Altro che «bacio» al Colosseo: i due gay a giudizio per atti osceni

Sorpresi l’estate scorsa dai carabinieri a far sesso e denunciati. La sinistra, ministri in testa, era insorta gridando alla discriminazione. Processo a febbraio

Altro che «bacio» al Colosseo: i due gay a giudizio per atti osceni

da Roma

Solo un romantico bacio all’ombra del Colosseo o un rapporto orale consumato in pubblico? La Procura di Roma ha dato credito alla versione dei carabinieri, che il 27 luglio di un anno fa avevano denunciato due giovani gay, beccati dalla pattuglia proprio durante un contatto molto intimo. La coppia, Michele F. di 36 anni e Roberto L., 28, infatti è stata citata direttamente in giudizio dal pm Pietro Pollidori e dovrà presentarsi davanti al giudice monocratico il 24 febbraio.
Tra le tante denunce per atti osceni in luogo pubblico questa aveva avuto l’onore di finire in prima pagina su tutti i giornali perché la coppia denunciata, in quanto gay, era assurta a simbolo della discriminazione nei confronti degli omosessuali e la denuncia era stata seguita da un lungo corollario di manifestazioni da parte delle associazioni gay e dichiarazioni di fuoco di autorevoli esponenti del governo, allora presieduto da Romano Prodi.
Perché tanto scalpore? La coppia aveva sempre rivendicato la propria innocenza: solo un pudico bacio dopo una serata passata insieme prima di lasciarsi. Un inequivocabile rapporto orale invece per i carabinieri che quella sera li sorpresero e li identificarono. Subito il circolo Mario Mieli, l’Arcigay e altre associazioni organizzarono manifestazioni di solidarietà, accusando le forze dell’ordine di aver preso di mira la coppia in quanto omosessuale. Accusa ovviamente respinta dai militari: «Li avremmo denunciati per atti osceni - spiegarono - anche se fossero stati un uomo e una donna». Venne inscenato anche un simbolico bacio collettivo, kiss in, presso il Colosseo.
Ma che le associazioni omosessuali protestassero è piuttosto scontato e anche naturale. Assai meno appropriati invece erano apparsi i commenti di fuoco dei ministri del governo Prodi, che concessero credito illimitato alla versione dei due giovani ma neppure il beneficio del dubbio ai carabinieri, trattando la testimonianza dei militari come carta straccia. Inutile da parte dei militari rivendicare il loro dovere di denunciare la violazione dell’articolo 527 del codice penale a prescindere si trovassero di fronte una coppia eterosessuale o omosessuale.
Livia Turco, allora ministro della Salute, invitò tutti a «chiedere scusa a questi due ragazzi»; Rosy Bindi, ministro della Famiglia, criticò l’episodio come «un eccesso di zelo da parte delle forze dell’ordine». Barbara Pollastrini, ministro per le Pari Opportunità, denunciò un «clima omofobico», annunciando pure il lancio di una campagna contro ogni forma di discriminazione.
Adesso toccherà al giudice stabilire se si trattò di un innocente bacio o di sesso orale. Il legale della coppia, Daniele Stoppello insiste sull’infondatezza delle accuse e spiega che i suoi assistiti si aspettavano l’archiviazione del caso.

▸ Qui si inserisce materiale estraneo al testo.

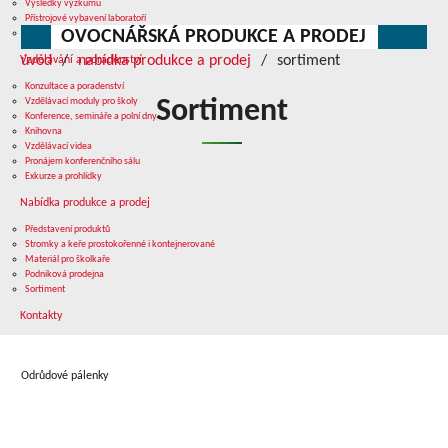
Výsledky výzkumu
Přístrojové vybavení laboratoří
OVOCNÁŘSKÁ PRODUKCE A PRODEJ
Služby v oblasti výzkumu
úvod
nabídka produkce a prodej
sortiment
Vzdělávání a poradenství
Konzultace a poradenství
Vzdělávací moduly pro školy
Sortiment
Konference, semináře a polní dny
Knihovna
Vzdělávací videa
Pronájem konferenčního sálu
Exkurze a prohlídky
Nabídka produkce a prodej
Představení produktů
Stromky a keře prostokořenné i kontejnerované
Materiál pro školkaře
Podniková prodejna
Sortiment
Kontakty
Odrůdové pálenky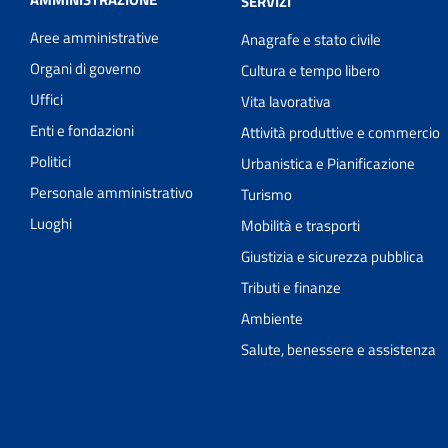
SERVIZI
Aree amministrative
Anagrafe e stato civile
Organi di governo
Cultura e tempo libero
Uffici
Vita lavorativa
Enti e fondazioni
Attività produttive e commercio
Politici
Urbanistica e Pianificazione
Personale amministrativo
Turismo
Luoghi
Mobilità e trasporti
Giustizia e sicurezza pubblica
Tributi e finanze
Ambiente
Salute, benessere e assistenza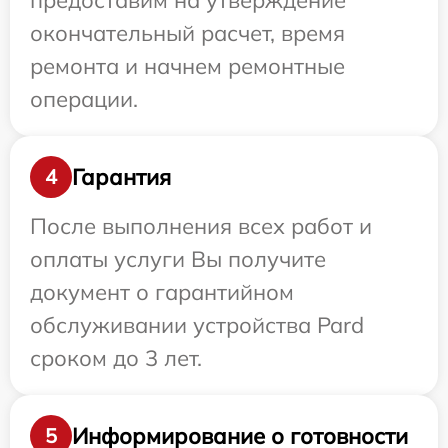
предоставим на утверждение
окончательный расчет, время
ремонта и начнем ремонтные
операции.
Гарантия
4
После выполнения всех работ и
оплаты услуги Вы получите
документ о гарантийном
обслуживании устройства Pard
сроком до 3 лет.
Информирование о готовности
5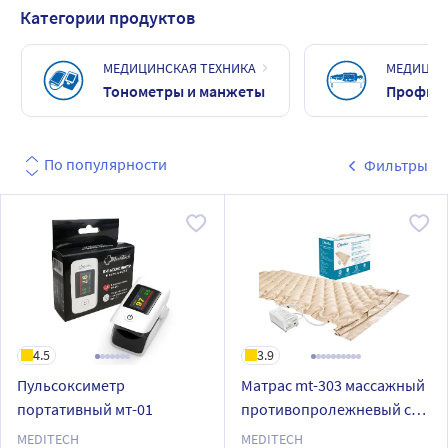
Категории продуктов
МЕДИЦИНСКАЯ ТЕХНИКА
МЕДИЦИН
Тонометры и манжеты
Профила
По популярности
Фильтры
4.5
3.9
Пульсоксиметр
Матрас mt-303 массажный
портативный мт-01
противопролежневый с
компрессором
MEDITECH
MEDITECH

«Avevamo chiesto l’acquisizione dei filmati effettuati la notte della denuncia dalle telecamere posizionate vicino la scalinata d’accesso al Colosseo - spiega il legale di Arcigay -. Ma secondo la pubblica accusa l’acquisizione della videoregistrazione è attività complessa dall’esito incerto e non proporzionata all’oggetto del procedimento».